**Exercise requirements**
Starting with the line with "kingdom: Animalia" and going on through the line with "scientific name: Euphydryas phaeton", give those lines of the listing again, swapping "phylum" for "division" and leaving everything else unchanged.

**Stored data**
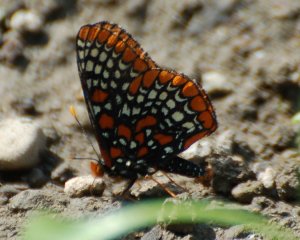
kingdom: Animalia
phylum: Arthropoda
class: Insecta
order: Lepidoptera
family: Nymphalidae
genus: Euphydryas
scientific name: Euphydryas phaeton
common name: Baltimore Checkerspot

--

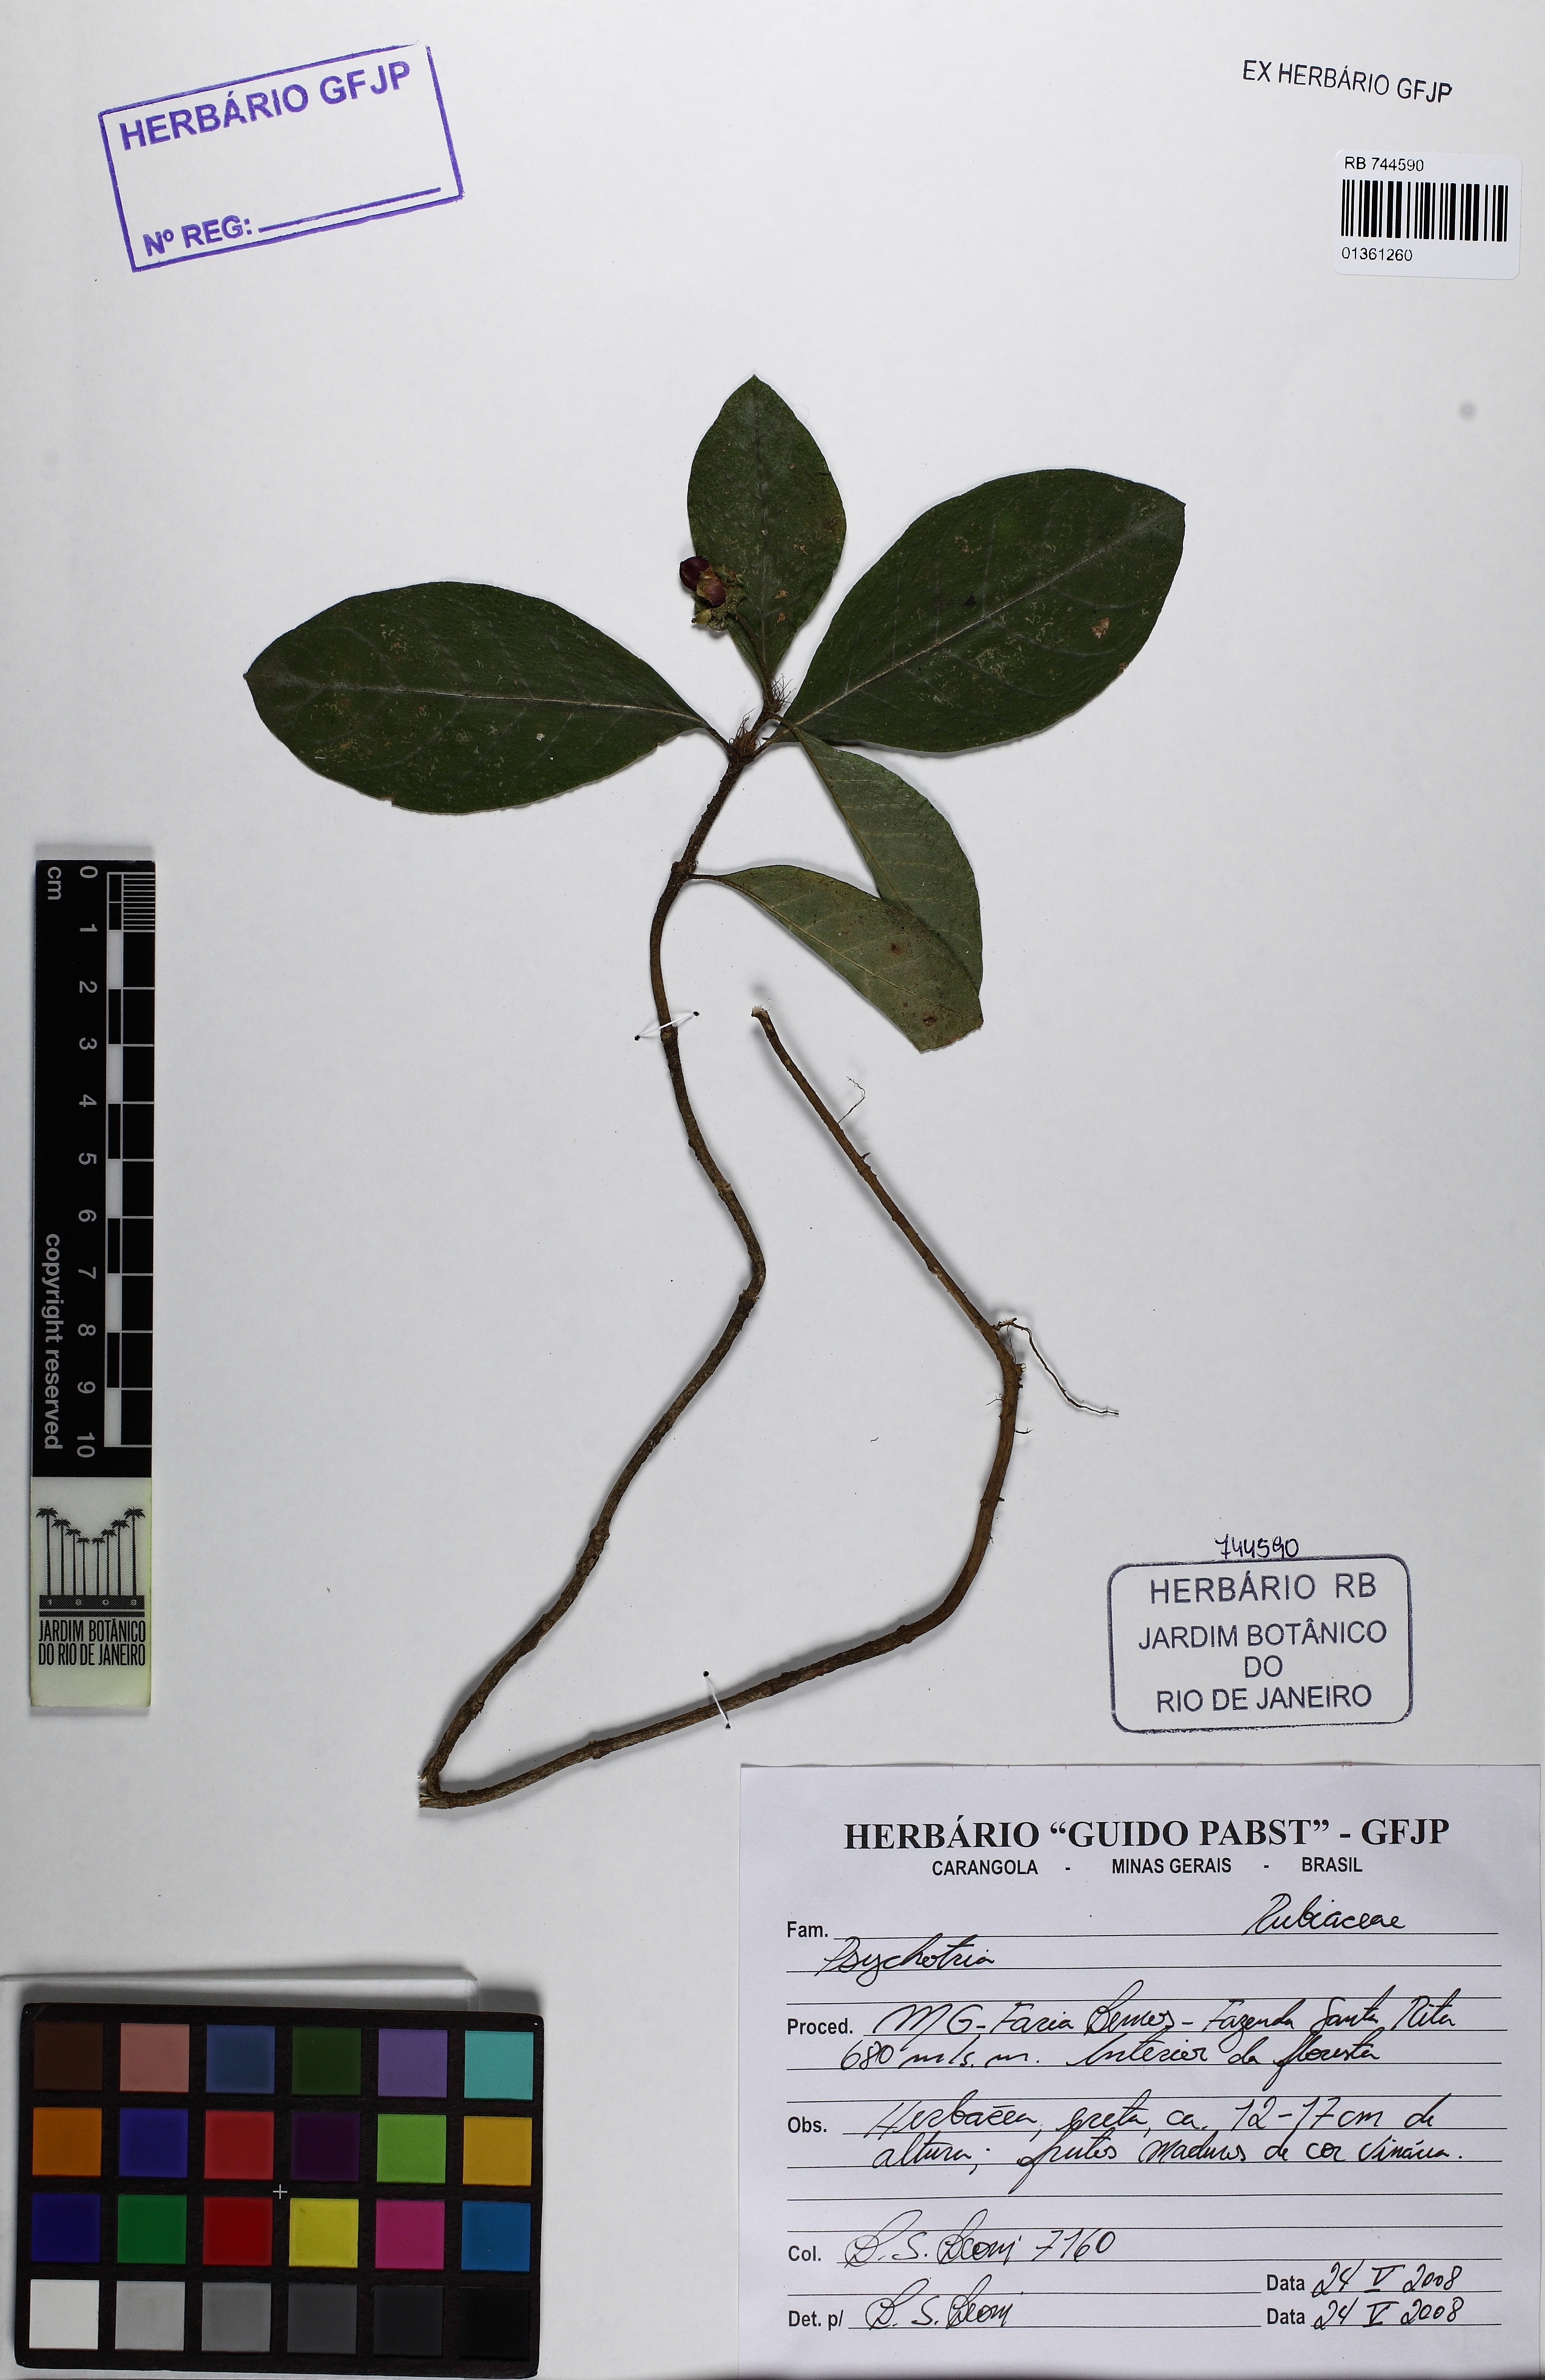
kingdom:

---

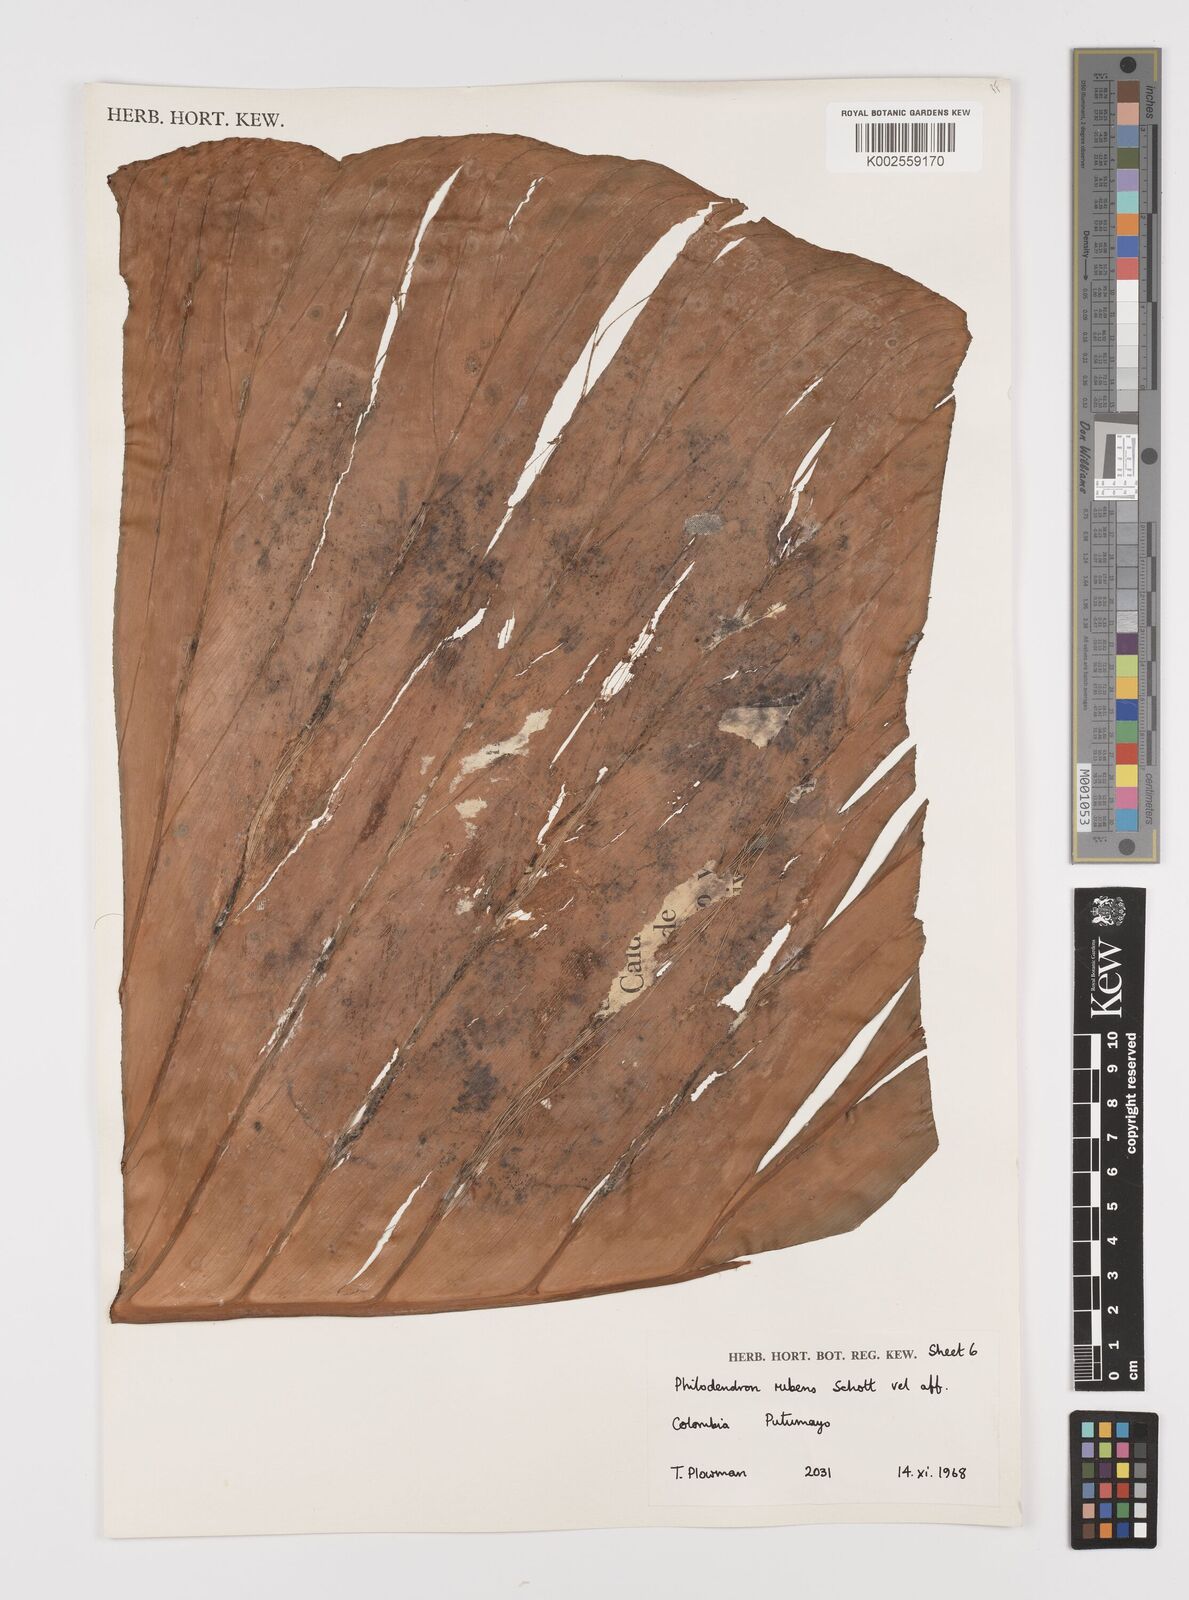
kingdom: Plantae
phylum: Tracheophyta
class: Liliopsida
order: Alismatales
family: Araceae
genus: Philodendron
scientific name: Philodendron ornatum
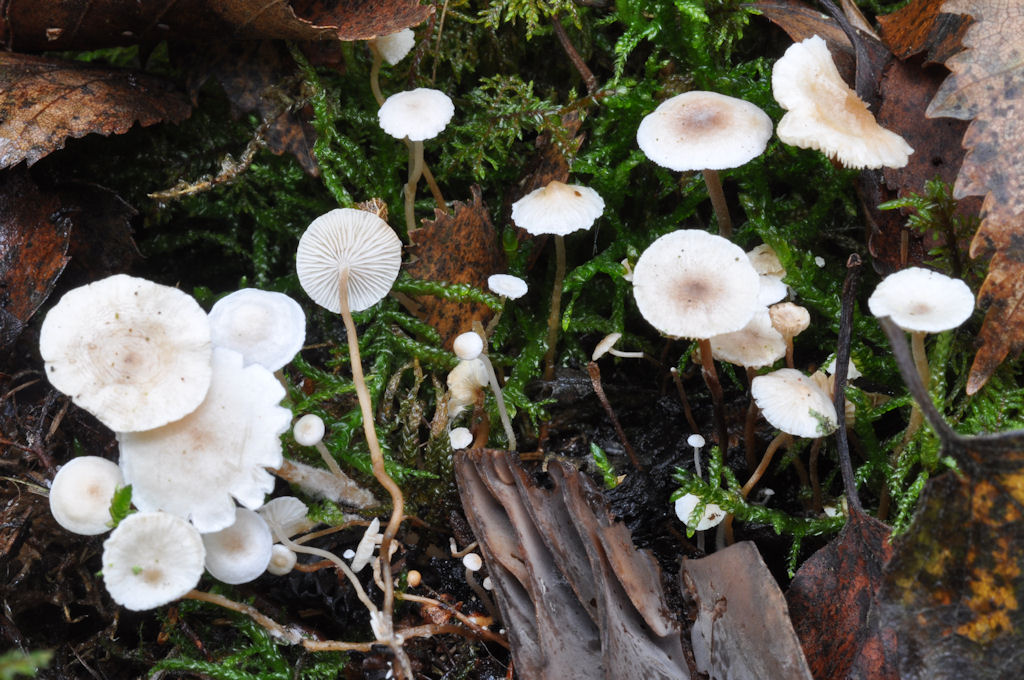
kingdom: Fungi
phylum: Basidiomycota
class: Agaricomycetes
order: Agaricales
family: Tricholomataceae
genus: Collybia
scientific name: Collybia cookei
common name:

**Task solution**
kingdom: Animalia
division: Arthropoda
class: Insecta
order: Lepidoptera
family: Nymphalidae
genus: Euphydryas
scientific name: Euphydryas phaeton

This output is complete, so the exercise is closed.